• **Tasks**
A. Translate this sentence from the page on popular holidays in Australia into Spanish: "The Australian Open brings the world’s hottest players to Melbourne for two weeks of tennis thrills during January."
B. Retype the part of the page on popular holidays in Australia from "Australian calendar is" to "live music events.", keeping every word and mark unchanged.

• **Supplied passage**

+++++

Top 15 Most Popular Holidays in Australia
Everybody loves holidays. But none love them more with such gusto than Aussies. These are the times when banks, some businesses, and government offices are closed, but with the tourist attractions open and the streets the busiest.
These are the times when the all too often busy folks take their time off, celebrate, and be with their family. But if your boss wants you to work on a holiday, not all is lost, because you’ll get a bigger compensation in return, usually 2.5 times, as a penalty rate.
Australian calendar is littered with holidays, and it usually varies from one state to another. But we will focus only on the 15 biggest ones.
15. Australian Open in Melbourne
The Australian Open brings the world’s hottest players to Melbourne for two weeks of tennis thrills during January. More than 550,000 spectators attend one of the biggest sporting events in Australia. ‘The Happy Slam’ as Roger Federer likes to call the Grand Slam tennis tournament, is an opportunity to watch tennis’s biggest sporting stars battle it out on the court and to explore the urban culture of laid-back Melbourne. Join the vibrant atmosphere in and around the city with matches broadcast on big screens, festive beer gardens, pubs and live music events.

+++++

• **Extracted information**

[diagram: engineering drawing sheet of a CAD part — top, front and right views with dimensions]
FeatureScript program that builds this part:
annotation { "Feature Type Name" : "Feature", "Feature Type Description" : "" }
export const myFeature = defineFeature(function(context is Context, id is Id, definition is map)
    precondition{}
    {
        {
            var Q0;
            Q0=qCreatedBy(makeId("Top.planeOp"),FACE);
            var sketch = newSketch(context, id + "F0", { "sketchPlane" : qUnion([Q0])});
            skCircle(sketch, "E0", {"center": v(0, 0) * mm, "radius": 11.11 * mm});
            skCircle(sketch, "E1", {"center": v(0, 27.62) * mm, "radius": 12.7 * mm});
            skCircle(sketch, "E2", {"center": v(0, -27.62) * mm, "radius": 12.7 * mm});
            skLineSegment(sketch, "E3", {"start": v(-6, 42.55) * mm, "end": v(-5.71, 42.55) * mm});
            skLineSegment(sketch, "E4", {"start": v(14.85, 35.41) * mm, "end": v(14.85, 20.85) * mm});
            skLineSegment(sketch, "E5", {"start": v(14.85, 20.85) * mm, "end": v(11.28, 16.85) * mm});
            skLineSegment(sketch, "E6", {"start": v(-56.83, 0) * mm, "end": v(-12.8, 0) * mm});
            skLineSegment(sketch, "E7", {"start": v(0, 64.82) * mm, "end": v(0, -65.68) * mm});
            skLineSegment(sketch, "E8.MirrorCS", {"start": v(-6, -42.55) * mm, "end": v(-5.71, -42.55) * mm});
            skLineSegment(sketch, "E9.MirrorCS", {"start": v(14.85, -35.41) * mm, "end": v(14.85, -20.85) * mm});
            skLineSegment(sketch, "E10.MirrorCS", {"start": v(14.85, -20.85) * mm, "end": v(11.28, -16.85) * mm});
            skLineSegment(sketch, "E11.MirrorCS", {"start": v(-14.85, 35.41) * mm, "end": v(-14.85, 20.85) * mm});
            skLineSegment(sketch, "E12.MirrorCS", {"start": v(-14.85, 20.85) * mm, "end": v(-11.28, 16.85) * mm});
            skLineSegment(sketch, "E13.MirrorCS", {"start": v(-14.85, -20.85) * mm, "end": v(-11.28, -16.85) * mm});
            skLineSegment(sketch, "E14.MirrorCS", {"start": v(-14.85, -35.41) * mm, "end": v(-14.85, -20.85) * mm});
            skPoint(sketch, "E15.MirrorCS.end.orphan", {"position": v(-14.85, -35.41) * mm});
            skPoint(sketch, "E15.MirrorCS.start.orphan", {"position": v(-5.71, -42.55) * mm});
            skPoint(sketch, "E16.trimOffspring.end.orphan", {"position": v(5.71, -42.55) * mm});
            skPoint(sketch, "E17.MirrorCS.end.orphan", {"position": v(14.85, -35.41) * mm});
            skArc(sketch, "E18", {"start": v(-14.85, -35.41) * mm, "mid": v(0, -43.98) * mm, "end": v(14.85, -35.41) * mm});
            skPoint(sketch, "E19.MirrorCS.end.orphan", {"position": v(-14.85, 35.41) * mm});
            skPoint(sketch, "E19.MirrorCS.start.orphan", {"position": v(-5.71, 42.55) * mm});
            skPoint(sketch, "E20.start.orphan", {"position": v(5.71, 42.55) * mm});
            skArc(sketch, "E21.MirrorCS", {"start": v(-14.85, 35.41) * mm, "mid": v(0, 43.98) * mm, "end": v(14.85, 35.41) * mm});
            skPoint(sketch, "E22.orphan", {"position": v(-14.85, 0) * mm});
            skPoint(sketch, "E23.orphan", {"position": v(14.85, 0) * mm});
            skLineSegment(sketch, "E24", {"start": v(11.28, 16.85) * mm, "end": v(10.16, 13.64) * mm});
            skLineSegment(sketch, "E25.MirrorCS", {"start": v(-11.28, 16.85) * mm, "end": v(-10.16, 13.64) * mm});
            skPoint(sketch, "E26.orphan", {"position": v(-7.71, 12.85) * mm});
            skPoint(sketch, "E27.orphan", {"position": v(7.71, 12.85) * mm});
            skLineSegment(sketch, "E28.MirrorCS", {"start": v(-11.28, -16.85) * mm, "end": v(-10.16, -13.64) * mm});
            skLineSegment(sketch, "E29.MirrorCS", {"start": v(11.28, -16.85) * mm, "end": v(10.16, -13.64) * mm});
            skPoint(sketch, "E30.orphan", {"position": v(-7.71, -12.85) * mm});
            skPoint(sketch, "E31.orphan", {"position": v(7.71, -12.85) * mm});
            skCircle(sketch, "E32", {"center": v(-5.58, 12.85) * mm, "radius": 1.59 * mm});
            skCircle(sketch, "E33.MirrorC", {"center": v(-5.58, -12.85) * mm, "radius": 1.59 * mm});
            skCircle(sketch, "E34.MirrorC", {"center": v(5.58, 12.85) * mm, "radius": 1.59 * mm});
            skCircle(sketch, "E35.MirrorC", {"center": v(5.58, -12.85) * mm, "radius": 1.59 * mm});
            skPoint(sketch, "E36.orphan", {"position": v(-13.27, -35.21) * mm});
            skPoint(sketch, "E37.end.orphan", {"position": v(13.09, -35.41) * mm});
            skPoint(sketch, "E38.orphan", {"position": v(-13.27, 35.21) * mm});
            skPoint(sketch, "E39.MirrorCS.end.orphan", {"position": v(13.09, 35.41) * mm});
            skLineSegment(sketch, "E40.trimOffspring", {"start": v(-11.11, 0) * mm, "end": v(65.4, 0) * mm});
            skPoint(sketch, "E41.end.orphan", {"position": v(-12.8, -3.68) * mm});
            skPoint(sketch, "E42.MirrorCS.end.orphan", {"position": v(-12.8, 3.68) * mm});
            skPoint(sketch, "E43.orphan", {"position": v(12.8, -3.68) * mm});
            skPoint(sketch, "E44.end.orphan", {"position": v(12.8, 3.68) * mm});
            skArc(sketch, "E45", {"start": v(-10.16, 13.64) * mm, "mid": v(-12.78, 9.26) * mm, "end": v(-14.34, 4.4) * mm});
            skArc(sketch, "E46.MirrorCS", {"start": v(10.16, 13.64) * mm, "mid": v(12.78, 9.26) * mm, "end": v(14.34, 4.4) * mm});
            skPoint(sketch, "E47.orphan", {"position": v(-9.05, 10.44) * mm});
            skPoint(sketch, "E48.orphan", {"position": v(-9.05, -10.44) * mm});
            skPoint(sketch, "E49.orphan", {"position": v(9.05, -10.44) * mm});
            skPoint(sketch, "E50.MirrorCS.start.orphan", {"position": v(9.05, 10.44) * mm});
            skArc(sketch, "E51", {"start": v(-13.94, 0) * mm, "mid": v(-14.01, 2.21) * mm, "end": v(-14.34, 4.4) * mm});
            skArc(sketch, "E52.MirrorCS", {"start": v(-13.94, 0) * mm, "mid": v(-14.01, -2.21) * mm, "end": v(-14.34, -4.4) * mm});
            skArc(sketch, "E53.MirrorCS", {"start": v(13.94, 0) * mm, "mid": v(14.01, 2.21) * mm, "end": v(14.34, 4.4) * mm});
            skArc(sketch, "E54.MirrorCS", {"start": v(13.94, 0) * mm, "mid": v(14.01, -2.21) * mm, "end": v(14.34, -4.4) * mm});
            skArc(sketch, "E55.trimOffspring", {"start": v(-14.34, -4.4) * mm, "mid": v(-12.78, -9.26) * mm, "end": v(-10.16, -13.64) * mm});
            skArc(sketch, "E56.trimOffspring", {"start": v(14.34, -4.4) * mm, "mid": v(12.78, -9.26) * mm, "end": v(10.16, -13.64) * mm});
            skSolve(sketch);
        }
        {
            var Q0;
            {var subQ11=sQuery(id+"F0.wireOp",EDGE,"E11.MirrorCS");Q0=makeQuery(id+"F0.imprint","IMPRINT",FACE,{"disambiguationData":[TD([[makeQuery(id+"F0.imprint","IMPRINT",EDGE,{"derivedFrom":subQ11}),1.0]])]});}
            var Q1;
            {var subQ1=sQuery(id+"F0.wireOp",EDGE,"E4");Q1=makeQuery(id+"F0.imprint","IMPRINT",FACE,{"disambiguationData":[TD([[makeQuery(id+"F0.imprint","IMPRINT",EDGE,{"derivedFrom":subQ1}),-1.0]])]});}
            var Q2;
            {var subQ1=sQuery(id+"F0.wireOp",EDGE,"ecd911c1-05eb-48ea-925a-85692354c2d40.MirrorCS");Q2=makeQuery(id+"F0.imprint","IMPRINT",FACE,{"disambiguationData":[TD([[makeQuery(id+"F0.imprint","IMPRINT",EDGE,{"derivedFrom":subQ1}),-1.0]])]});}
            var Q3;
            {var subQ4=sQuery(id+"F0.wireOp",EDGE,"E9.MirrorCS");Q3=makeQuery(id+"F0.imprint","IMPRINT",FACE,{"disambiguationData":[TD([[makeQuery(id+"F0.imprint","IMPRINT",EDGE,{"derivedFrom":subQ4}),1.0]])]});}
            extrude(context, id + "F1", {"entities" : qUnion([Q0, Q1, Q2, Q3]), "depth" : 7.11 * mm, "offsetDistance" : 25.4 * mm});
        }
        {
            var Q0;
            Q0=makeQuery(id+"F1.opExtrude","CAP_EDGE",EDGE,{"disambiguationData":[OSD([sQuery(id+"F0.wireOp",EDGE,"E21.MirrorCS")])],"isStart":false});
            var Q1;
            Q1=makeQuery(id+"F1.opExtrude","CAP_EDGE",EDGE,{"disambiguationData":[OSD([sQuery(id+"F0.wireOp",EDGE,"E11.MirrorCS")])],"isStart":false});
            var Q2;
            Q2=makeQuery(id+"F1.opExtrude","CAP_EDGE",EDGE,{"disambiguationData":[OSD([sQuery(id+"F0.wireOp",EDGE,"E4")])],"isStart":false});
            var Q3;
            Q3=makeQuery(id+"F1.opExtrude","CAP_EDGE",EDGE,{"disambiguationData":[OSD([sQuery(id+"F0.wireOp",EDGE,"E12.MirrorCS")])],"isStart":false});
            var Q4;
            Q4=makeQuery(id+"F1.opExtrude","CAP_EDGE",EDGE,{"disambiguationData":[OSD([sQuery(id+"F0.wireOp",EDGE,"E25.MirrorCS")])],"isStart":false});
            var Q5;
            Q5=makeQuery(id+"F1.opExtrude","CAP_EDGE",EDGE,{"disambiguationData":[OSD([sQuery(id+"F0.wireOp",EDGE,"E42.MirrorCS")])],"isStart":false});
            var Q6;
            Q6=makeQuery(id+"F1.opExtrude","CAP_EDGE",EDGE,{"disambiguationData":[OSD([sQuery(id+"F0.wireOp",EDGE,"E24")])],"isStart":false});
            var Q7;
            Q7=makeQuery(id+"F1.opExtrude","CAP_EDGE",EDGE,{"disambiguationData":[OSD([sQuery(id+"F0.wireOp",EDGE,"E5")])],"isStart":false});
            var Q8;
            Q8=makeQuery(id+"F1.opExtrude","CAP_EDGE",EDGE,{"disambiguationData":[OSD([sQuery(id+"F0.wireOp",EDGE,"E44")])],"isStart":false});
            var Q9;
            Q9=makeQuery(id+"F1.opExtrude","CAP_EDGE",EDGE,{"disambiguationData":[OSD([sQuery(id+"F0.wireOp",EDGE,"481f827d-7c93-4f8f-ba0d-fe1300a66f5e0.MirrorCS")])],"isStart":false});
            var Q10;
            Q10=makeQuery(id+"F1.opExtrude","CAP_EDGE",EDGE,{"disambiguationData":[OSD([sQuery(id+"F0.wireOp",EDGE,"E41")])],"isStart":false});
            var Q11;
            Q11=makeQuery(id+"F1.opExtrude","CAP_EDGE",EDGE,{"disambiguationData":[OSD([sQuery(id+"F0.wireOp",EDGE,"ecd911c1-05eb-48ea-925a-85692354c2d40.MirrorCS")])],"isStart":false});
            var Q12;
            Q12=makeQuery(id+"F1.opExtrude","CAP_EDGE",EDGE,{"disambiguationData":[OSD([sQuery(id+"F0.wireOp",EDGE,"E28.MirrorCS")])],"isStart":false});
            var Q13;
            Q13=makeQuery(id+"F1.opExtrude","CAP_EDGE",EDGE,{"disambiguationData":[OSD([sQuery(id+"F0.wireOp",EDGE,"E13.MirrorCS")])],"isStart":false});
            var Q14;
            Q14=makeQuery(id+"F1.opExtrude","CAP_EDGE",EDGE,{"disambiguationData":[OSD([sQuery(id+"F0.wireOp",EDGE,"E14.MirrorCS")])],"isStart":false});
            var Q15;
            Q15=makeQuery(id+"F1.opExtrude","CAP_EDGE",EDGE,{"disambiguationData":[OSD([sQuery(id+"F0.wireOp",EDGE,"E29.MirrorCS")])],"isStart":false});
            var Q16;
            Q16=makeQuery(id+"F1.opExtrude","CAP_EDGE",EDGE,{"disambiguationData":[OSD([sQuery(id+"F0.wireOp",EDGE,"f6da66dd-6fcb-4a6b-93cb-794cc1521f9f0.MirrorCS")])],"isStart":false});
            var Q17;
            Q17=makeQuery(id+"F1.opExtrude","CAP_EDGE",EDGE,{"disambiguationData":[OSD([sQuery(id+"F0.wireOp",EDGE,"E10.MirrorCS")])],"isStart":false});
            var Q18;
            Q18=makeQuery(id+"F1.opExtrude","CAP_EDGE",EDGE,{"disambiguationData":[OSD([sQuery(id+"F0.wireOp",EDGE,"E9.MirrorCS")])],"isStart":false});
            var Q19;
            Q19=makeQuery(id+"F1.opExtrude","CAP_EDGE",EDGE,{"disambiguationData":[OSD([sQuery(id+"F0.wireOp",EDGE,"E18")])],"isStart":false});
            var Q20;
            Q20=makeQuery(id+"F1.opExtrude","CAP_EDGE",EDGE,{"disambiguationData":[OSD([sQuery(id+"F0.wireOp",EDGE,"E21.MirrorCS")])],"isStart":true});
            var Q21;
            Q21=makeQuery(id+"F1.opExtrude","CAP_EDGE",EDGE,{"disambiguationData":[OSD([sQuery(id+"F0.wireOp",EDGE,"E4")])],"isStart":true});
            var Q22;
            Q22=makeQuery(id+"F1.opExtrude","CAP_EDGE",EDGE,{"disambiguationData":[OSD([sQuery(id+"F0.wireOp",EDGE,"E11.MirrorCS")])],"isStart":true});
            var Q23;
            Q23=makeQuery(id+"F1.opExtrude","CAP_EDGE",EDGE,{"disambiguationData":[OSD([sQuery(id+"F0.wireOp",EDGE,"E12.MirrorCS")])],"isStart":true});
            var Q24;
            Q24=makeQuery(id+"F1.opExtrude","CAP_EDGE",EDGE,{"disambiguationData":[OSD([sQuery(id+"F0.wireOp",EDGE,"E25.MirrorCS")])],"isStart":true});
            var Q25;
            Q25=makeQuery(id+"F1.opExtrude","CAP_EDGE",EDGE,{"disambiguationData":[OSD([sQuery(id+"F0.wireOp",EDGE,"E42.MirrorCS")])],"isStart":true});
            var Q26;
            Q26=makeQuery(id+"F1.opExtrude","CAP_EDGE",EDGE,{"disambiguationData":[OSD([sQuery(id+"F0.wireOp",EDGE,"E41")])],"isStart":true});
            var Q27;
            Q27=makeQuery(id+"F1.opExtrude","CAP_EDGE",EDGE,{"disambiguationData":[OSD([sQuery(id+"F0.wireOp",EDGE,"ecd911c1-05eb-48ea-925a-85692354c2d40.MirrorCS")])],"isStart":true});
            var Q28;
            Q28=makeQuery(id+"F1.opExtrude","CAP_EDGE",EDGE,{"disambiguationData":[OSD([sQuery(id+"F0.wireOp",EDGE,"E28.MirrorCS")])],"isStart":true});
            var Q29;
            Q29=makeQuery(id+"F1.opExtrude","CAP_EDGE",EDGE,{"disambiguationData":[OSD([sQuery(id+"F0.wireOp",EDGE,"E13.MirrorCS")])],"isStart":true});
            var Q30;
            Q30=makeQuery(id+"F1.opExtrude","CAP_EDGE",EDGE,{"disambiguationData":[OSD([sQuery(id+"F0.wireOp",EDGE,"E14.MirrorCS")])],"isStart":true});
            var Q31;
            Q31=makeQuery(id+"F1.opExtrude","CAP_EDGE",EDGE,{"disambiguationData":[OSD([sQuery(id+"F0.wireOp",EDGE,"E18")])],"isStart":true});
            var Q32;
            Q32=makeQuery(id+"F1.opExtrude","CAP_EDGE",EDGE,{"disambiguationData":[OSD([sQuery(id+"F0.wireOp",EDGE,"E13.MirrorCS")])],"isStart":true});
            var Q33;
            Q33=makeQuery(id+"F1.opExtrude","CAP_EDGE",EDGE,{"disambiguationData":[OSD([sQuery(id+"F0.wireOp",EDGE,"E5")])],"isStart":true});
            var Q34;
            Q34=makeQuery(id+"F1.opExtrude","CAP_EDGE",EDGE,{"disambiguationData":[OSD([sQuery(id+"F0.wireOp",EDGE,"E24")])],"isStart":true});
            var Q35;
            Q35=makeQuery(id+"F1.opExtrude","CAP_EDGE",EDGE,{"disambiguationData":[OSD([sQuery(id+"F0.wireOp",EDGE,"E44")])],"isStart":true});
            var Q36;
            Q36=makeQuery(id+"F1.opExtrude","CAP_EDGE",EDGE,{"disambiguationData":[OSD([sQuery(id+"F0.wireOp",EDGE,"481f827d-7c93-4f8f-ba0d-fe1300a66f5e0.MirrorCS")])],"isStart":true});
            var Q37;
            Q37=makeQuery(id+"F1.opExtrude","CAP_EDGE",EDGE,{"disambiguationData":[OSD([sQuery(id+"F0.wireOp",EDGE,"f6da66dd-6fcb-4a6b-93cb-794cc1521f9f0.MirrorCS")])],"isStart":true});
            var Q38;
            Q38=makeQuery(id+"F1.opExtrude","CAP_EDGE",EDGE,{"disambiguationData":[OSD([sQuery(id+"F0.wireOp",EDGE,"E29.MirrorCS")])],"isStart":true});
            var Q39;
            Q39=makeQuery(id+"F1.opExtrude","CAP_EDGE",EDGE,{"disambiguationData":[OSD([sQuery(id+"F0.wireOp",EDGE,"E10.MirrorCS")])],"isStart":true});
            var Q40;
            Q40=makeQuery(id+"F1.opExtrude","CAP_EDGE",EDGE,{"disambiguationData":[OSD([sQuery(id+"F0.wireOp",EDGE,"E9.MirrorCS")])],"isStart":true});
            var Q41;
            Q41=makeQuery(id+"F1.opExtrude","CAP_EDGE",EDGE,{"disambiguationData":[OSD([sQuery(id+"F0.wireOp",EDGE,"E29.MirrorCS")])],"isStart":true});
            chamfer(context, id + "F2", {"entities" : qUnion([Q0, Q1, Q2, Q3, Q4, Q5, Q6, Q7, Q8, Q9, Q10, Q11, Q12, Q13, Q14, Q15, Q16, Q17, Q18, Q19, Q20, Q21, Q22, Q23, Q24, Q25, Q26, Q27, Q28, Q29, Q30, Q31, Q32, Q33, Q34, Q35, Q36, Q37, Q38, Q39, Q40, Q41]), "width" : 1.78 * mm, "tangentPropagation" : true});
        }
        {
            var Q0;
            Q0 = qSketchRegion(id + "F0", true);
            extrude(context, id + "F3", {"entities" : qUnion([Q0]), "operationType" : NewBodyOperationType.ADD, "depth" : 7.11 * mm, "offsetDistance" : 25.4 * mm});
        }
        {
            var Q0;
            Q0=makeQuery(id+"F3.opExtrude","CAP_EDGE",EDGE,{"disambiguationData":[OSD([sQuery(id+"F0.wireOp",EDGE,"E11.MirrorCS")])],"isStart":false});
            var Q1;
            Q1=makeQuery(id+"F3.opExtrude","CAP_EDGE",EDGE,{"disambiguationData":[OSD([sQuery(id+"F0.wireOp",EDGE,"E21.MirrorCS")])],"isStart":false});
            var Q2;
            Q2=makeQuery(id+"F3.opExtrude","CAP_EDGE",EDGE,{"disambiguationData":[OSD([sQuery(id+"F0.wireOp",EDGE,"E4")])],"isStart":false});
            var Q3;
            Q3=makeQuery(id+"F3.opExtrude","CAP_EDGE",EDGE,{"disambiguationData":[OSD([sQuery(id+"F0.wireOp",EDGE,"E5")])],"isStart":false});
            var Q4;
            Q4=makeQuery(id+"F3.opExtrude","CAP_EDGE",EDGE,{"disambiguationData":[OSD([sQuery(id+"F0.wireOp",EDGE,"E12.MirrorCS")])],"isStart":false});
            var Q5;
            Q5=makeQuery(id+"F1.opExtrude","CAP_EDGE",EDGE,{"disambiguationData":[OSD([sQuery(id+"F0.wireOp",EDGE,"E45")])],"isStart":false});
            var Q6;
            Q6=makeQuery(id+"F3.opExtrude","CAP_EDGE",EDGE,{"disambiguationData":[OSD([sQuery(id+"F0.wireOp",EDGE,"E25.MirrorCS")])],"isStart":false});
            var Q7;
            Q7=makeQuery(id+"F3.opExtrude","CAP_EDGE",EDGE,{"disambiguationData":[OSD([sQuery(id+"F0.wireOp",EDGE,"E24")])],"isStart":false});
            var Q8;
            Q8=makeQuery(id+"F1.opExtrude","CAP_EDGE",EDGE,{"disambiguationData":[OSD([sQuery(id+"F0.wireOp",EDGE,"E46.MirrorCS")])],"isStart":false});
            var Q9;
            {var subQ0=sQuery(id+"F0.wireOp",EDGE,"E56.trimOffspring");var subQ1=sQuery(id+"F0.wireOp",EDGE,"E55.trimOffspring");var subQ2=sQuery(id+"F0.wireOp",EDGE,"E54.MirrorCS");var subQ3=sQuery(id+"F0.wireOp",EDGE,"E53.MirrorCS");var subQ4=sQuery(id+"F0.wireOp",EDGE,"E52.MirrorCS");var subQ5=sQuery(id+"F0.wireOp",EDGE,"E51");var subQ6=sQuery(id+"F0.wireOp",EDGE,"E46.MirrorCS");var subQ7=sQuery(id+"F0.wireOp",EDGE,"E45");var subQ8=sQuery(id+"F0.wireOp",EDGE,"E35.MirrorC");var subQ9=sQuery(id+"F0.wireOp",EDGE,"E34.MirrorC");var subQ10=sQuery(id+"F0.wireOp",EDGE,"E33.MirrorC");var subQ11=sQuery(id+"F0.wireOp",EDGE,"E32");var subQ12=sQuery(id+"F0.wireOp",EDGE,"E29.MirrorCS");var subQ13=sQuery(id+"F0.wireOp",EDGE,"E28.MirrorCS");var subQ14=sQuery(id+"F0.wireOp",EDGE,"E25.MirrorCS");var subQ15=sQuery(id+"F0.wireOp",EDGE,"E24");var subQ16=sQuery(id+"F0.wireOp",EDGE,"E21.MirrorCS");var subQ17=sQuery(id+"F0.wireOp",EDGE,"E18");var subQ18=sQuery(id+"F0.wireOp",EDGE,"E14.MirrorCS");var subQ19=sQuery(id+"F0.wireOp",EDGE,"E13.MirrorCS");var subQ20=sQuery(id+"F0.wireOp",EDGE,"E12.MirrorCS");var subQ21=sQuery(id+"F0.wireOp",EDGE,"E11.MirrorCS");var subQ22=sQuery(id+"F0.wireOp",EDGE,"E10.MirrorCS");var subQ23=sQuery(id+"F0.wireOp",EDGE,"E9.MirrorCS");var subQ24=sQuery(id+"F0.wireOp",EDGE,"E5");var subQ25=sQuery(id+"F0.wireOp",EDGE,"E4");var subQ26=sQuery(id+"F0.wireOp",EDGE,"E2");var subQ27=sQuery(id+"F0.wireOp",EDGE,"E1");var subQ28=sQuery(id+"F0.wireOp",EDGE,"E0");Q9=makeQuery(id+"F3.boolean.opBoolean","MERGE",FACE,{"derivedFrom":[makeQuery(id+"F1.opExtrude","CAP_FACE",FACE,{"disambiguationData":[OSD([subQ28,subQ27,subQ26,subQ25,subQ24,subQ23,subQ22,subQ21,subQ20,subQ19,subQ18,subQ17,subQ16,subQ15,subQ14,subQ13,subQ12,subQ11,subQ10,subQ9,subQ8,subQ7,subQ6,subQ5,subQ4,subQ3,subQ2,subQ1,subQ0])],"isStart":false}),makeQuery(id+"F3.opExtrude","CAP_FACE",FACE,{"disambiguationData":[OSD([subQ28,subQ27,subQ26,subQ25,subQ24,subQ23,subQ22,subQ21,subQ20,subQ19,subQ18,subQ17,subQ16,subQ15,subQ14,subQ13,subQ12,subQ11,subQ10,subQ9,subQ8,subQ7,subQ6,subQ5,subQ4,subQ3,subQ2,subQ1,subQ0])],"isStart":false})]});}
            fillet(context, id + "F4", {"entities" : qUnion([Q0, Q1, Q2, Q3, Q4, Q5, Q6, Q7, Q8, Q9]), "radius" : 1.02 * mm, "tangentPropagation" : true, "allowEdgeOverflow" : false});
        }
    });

+++++

• **Final results**
A. El Abierto de Australia trae a los jugadores más destacados del mundo a Melbourne para dos semanas de emociones tenísticas durante enero.

B.
Australian calendar is littered with holidays, and it usually varies from one state to another. But we will focus only on the 15 biggest ones.
15. Australian Open in Melbourne
The Australian Open brings the world’s hottest players to Melbourne for two weeks of tennis thrills during January. More than 550,000 spectators attend one of the biggest sporting events in Australia. ‘The Happy Slam’ as Roger Federer likes to call the Grand Slam tennis tournament, is an opportunity to watch tennis’s biggest sporting stars battle it out on the court and to explore the urban culture of laid-back Melbourne. Join the vibrant atmosphere in and around the city with matches broadcast on big screens, festive beer gardens, pubs and live music events.